L’analyse de la circulation et de la gestion de l’eau permet d’établir, en première approximation, un lien entre circulation de l’énergie et rapports de pouvoir, ce lien est d’autant plus fort que l’accès à l’énergie est incertain et que son usage est stratégique pour la société ou pour un groupe social. Notre hypothèse est qu’il est possible de transposer ce modèle général, plutôt macro-social, qui n’est spécifiquement ni urbain, ni rural, à un cas limité, celui de l’énergie humaine, correspondant à un moment particulier du cycle de vie, celui de la jeunesse, appliqué à une situation micro-sociologique, un bar de nuit.

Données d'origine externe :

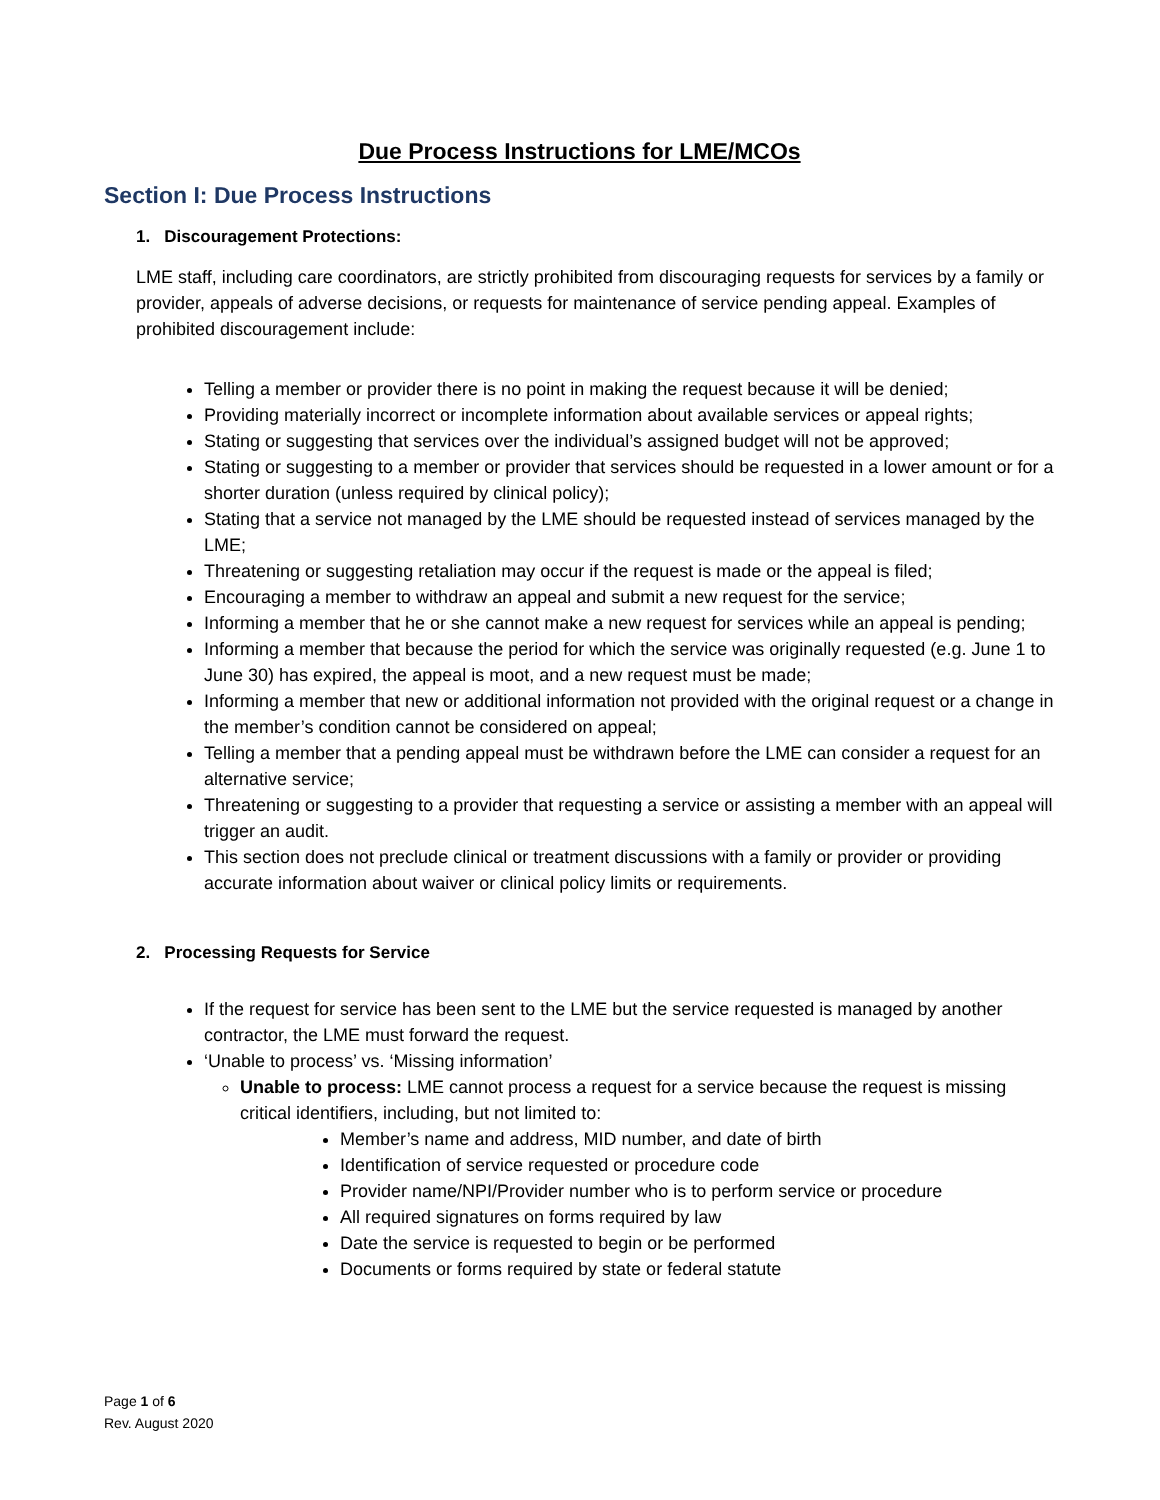Due Process Instructions for LME/MCOs
Section I: Due Process Instructions
1. Discouragement Protections:
LME staff, including care coordinators, are strictly prohibited from discouraging requests for services by a family or provider, appeals of adverse decisions, or requests for maintenance of service pending appeal. Examples of prohibited discouragement include:
Telling a member or provider there is no point in making the request because it will be denied;
Providing materially incorrect or incomplete information about available services or appeal rights;
Stating or suggesting that services over the individual’s assigned budget will not be approved;
Stating or suggesting to a member or provider that services should be requested in a lower amount or for a shorter duration (unless required by clinical policy);
Stating that a service not managed by the LME should be requested instead of services managed by the LME;
Threatening or suggesting retaliation may occur if the request is made or the appeal is filed;
Encouraging a member to withdraw an appeal and submit a new request for the service;
Informing a member that he or she cannot make a new request for services while an appeal is pending;
Informing a member that because the period for which the service was originally requested (e.g. June 1 to June 30) has expired, the appeal is moot, and a new request must be made;
Informing a member that new or additional information not provided with the original request or a change in the member’s condition cannot be considered on appeal;
Telling a member that a pending appeal must be withdrawn before the LME can consider a request for an alternative service;
Threatening or suggesting to a provider that requesting a service or assisting a member with an appeal will trigger an audit.
This section does not preclude clinical or treatment discussions with a family or provider or providing accurate information about waiver or clinical policy limits or requirements.
2. Processing Requests for Service
If the request for service has been sent to the LME but the service requested is managed by another contractor, the LME must forward the request.
‘Unable to process’ vs. ‘Missing information’
Unable to process: LME cannot process a request for a service because the request is missing critical identifiers, including, but not limited to:
Member’s name and address, MID number, and date of birth
Identification of service requested or procedure code
Provider name/NPI/Provider number who is to perform service or procedure
All required signatures on forms required by law
Date the service is requested to begin or be performed
Documents or forms required by state or federal statute
Page 1 of 6
Rev. August 2020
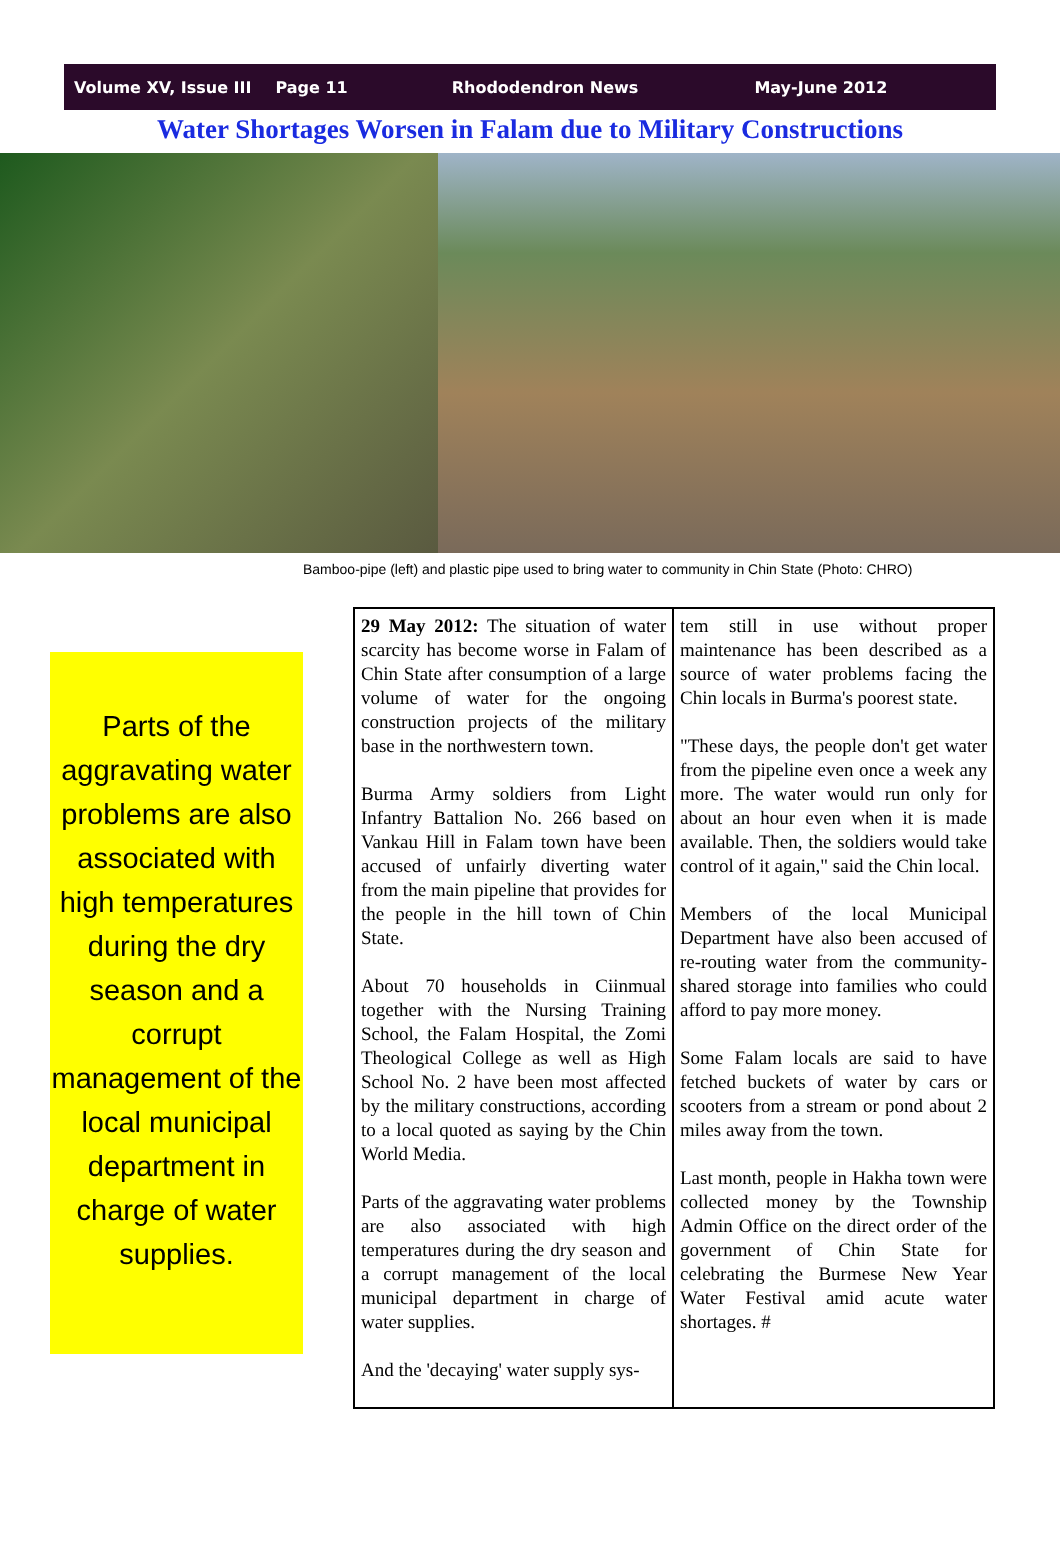Volume XV, Issue III Page 11 Rhododendron News May-June 2012
Water Shortages Worsen in Falam due to Military Constructions
Bamboo-pipe (left) and plastic pipe used to bring water to community in Chin State (Photo: CHRO)
Parts of the aggravating water problems are also associated with high temperatures during the dry season and a corrupt management of the local municipal department in charge of water supplies.
29 May 2012: The situation of water scarcity has become worse in Falam of Chin State after consumption of a large volume of water for the ongoing construction projects of the military base in the northwestern town.
Burma Army soldiers from Light Infantry Battalion No. 266 based on Vankau Hill in Falam town have been accused of unfairly diverting water from the main pipeline that provides for the people in the hill town of Chin State.
About 70 households in Ciinmual together with the Nursing Training School, the Falam Hospital, the Zomi Theological College as well as High School No. 2 have been most affected by the military constructions, according to a local quoted as saying by the Chin World Media.
Parts of the aggravating water problems are also associated with high temperatures during the dry season and a corrupt management of the local municipal department in charge of water supplies.
And the 'decaying' water supply sys-
tem still in use without proper maintenance has been described as a source of water problems facing the Chin locals in Burma's poorest state.
"These days, the people don't get water from the pipeline even once a week any more. The water would run only for about an hour even when it is made available. Then, the soldiers would take control of it again," said the Chin local.
Members of the local Municipal Department have also been accused of re-routing water from the community-shared storage into families who could afford to pay more money.
Some Falam locals are said to have fetched buckets of water by cars or scooters from a stream or pond about 2 miles away from the town.
Last month, people in Hakha town were collected money by the Township Admin Office on the direct order of the government of Chin State for celebrating the Burmese New Year Water Festival amid acute water shortages. #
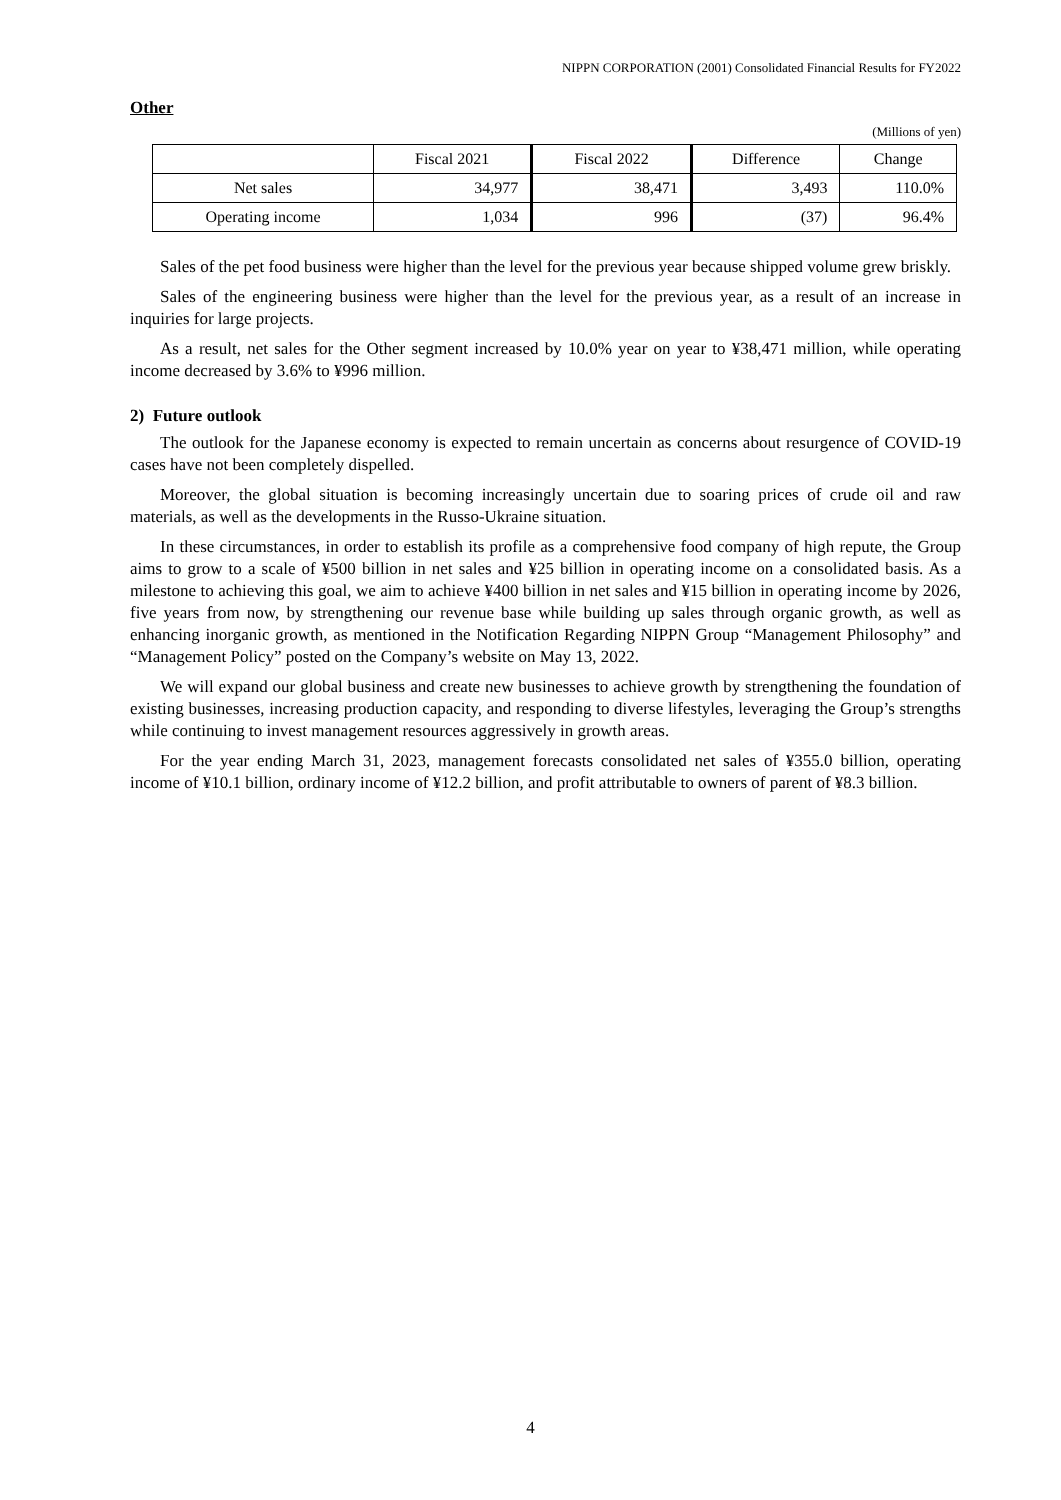NIPPN CORPORATION (2001) Consolidated Financial Results for FY2022
Other
(Millions of yen)
| | Fiscal 2021 | Fiscal 2022 | Difference | Change |
| --- | --- | --- | --- | --- |
| Net sales | 34,977 | 38,471 | 3,493 | 110.0% |
| Operating income | 1,034 | 996 | (37) | 96.4% |
Sales of the pet food business were higher than the level for the previous year because shipped volume grew briskly.
Sales of the engineering business were higher than the level for the previous year, as a result of an increase in inquiries for large projects.
As a result, net sales for the Other segment increased by 10.0% year on year to ¥38,471 million, while operating income decreased by 3.6% to ¥996 million.
2) Future outlook
The outlook for the Japanese economy is expected to remain uncertain as concerns about resurgence of COVID-19 cases have not been completely dispelled.
Moreover, the global situation is becoming increasingly uncertain due to soaring prices of crude oil and raw materials, as well as the developments in the Russo-Ukraine situation.
In these circumstances, in order to establish its profile as a comprehensive food company of high repute, the Group aims to grow to a scale of ¥500 billion in net sales and ¥25 billion in operating income on a consolidated basis. As a milestone to achieving this goal, we aim to achieve ¥400 billion in net sales and ¥15 billion in operating income by 2026, five years from now, by strengthening our revenue base while building up sales through organic growth, as well as enhancing inorganic growth, as mentioned in the Notification Regarding NIPPN Group “Management Philosophy” and “Management Policy” posted on the Company’s website on May 13, 2022.
We will expand our global business and create new businesses to achieve growth by strengthening the foundation of existing businesses, increasing production capacity, and responding to diverse lifestyles, leveraging the Group’s strengths while continuing to invest management resources aggressively in growth areas.
For the year ending March 31, 2023, management forecasts consolidated net sales of ¥355.0 billion, operating income of ¥10.1 billion, ordinary income of ¥12.2 billion, and profit attributable to owners of parent of ¥8.3 billion.
4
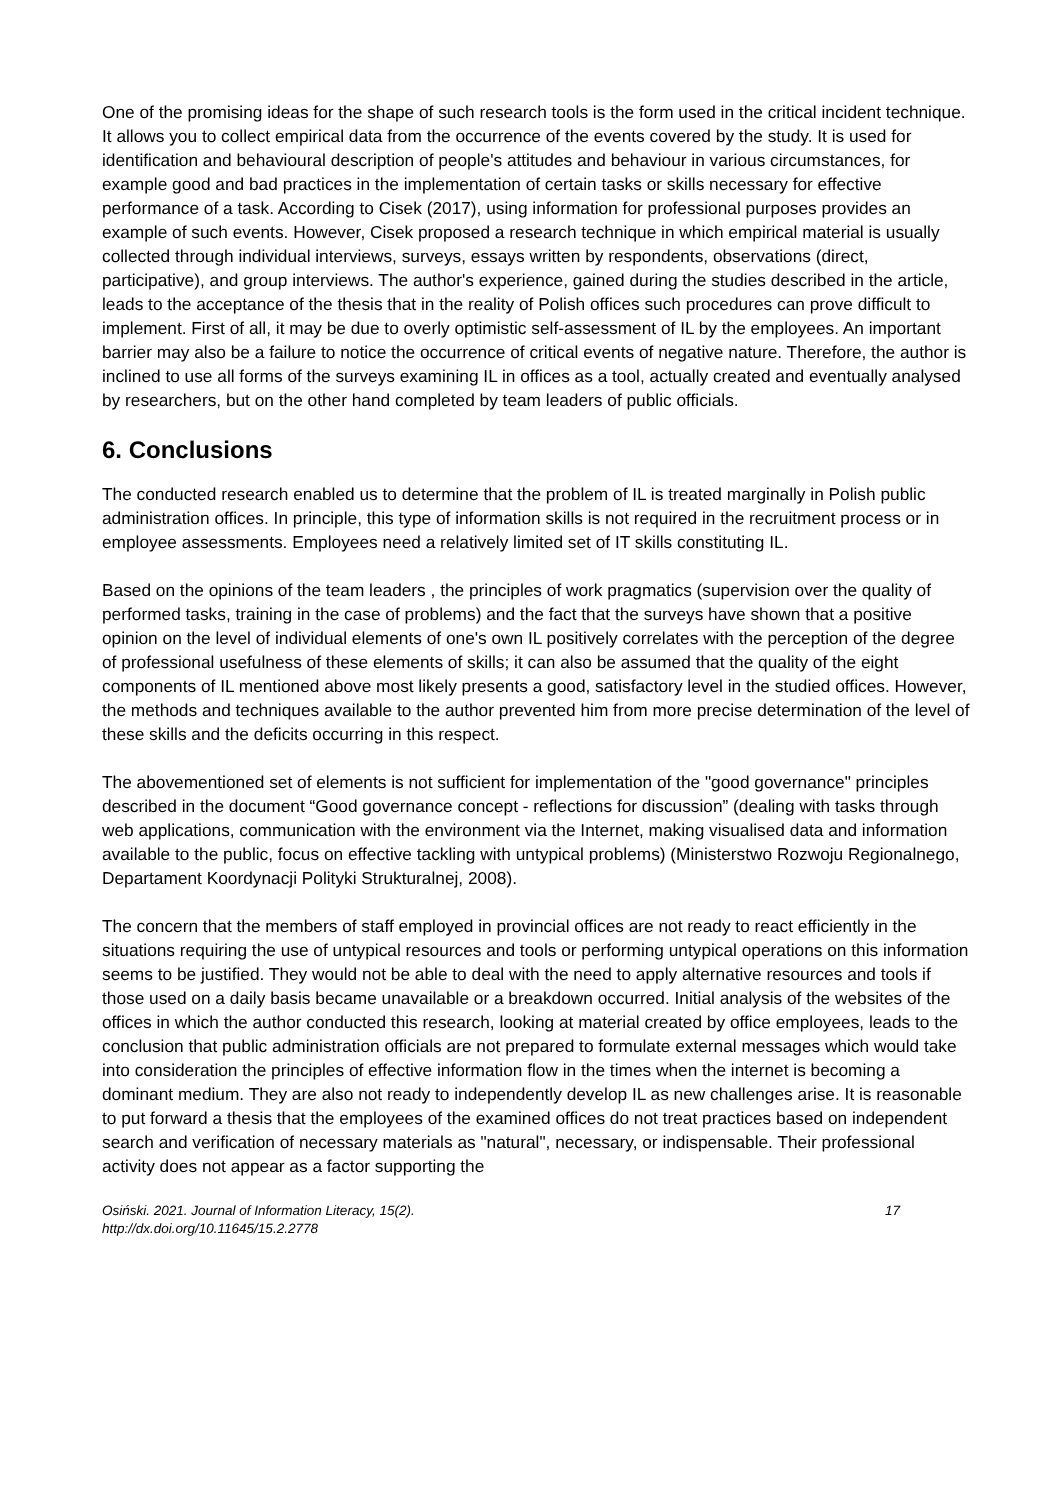One of the promising ideas for the shape of such research tools is the form used in the critical incident technique. It allows you to collect empirical data from the occurrence of the events covered by the study. It is used for identification and behavioural description of people's attitudes and behaviour in various circumstances, for example good and bad practices in the implementation of certain tasks or skills necessary for effective performance of a task. According to Cisek (2017), using information for professional purposes provides an example of such events. However, Cisek proposed a research technique in which empirical material is usually collected through individual interviews, surveys, essays written by respondents, observations (direct, participative), and group interviews. The author's experience, gained during the studies described in the article, leads to the acceptance of the thesis that in the reality of Polish offices such procedures can prove difficult to implement. First of all, it may be due to overly optimistic self-assessment of IL by the employees. An important barrier may also be a failure to notice the occurrence of critical events of negative nature. Therefore, the author is inclined to use all forms of the surveys examining IL in offices as a tool, actually created and eventually analysed by researchers, but on the other hand completed by team leaders of public officials.
6. Conclusions
The conducted research enabled us to determine that the problem of IL is treated marginally in Polish public administration offices. In principle, this type of information skills is not required in the recruitment process or in employee assessments. Employees need a relatively limited set of IT skills constituting IL.
Based on the opinions of the team leaders , the principles of work pragmatics (supervision over the quality of performed tasks, training in the case of problems) and the fact that the surveys have shown that a positive opinion on the level of individual elements of one's own IL positively correlates with the perception of the degree of professional usefulness of these elements of skills; it can also be assumed that the quality of the eight components of IL mentioned above most likely presents a good, satisfactory level in the studied offices. However, the methods and techniques available to the author prevented him from more precise determination of the level of these skills and the deficits occurring in this respect.
The abovementioned set of elements is not sufficient for implementation of the "good governance" principles described in the document “Good governance concept - reflections for discussion” (dealing with tasks through web applications, communication with the environment via the Internet, making visualised data and information available to the public, focus on effective tackling with untypical problems) (Ministerstwo Rozwoju Regionalnego, Departament Koordynacji Polityki Strukturalnej, 2008).
The concern that the members of staff employed in provincial offices are not ready to react efficiently in the situations requiring the use of untypical resources and tools or performing untypical operations on this information seems to be justified. They would not be able to deal with the need to apply alternative resources and tools if those used on a daily basis became unavailable or a breakdown occurred. Initial analysis of the websites of the offices in which the author conducted this research, looking at material created by office employees, leads to the conclusion that public administration officials are not prepared to formulate external messages which would take into consideration the principles of effective information flow in the times when the internet is becoming a dominant medium. They are also not ready to independently develop IL as new challenges arise. It is reasonable to put forward a thesis that the employees of the examined offices do not treat practices based on independent search and verification of necessary materials as "natural", necessary, or indispensable. Their professional activity does not appear as a factor supporting the
Osiński. 2021. Journal of Information Literacy, 15(2).
http://dx.doi.org/10.11645/15.2.2778
17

b. Energie et cycle de vie : la recherche des hors-limites par la jeunesse


L’énergie humaine peut être lié à la santé, comme dans le cas de la Chine où celle-ci est assez directement liée à la bonne circulation du Qi (l’air) et à l’équilibre énergétique du corps (D. Desjeux, S. Taponier, Zheng Lihua et alii, 2000). Elle peut aussi renvoyer à une dimension psychique, telle qu’on peut la trouver chez Freud quelle soit liée à l’énergie sexuelle ou aux « résistances » de l’inconscient. L’énergie humaine représente surtout la force de travail des hommes, des femmes ou des jeunes, voire des enfants. Elle a longtemps été la principale source d’énergie disponible pour l’agriculture, l’artisanat ou l’industrie. L’énergie humaine a toujours été plus ou moins associée à l’énergie animale, le cheval, l’âne, la vache ou le chameau en fonction des écosystèmes.
Les rapports de pouvoir concerne surtout l’énergie humaine comme force de travail. Les formes du pouvoir se sont sans cesse renouvelées depuis l’usage magico-symbolique de la « sorcellerie » dans les sociétés africaines ou rurale européennes, comme moyen de contrôle des vieux sur les jeunes et sur les femmes pour la réalisation du travail des champs (D. Desjeux, 1999), jusqu’aux formes modernes de croyance dans la science, de normes de management ou de contrôle par l’informatisation des stocks ou la mise en place des normes de qualité ISO 9000 (D. Desjeux et alii, 1998). Dans tous les cas la contrainte physique du contrôle sur l’énergie humaine est associée à une contrainte symbolique forte en terme de croyance, de norme ou de code.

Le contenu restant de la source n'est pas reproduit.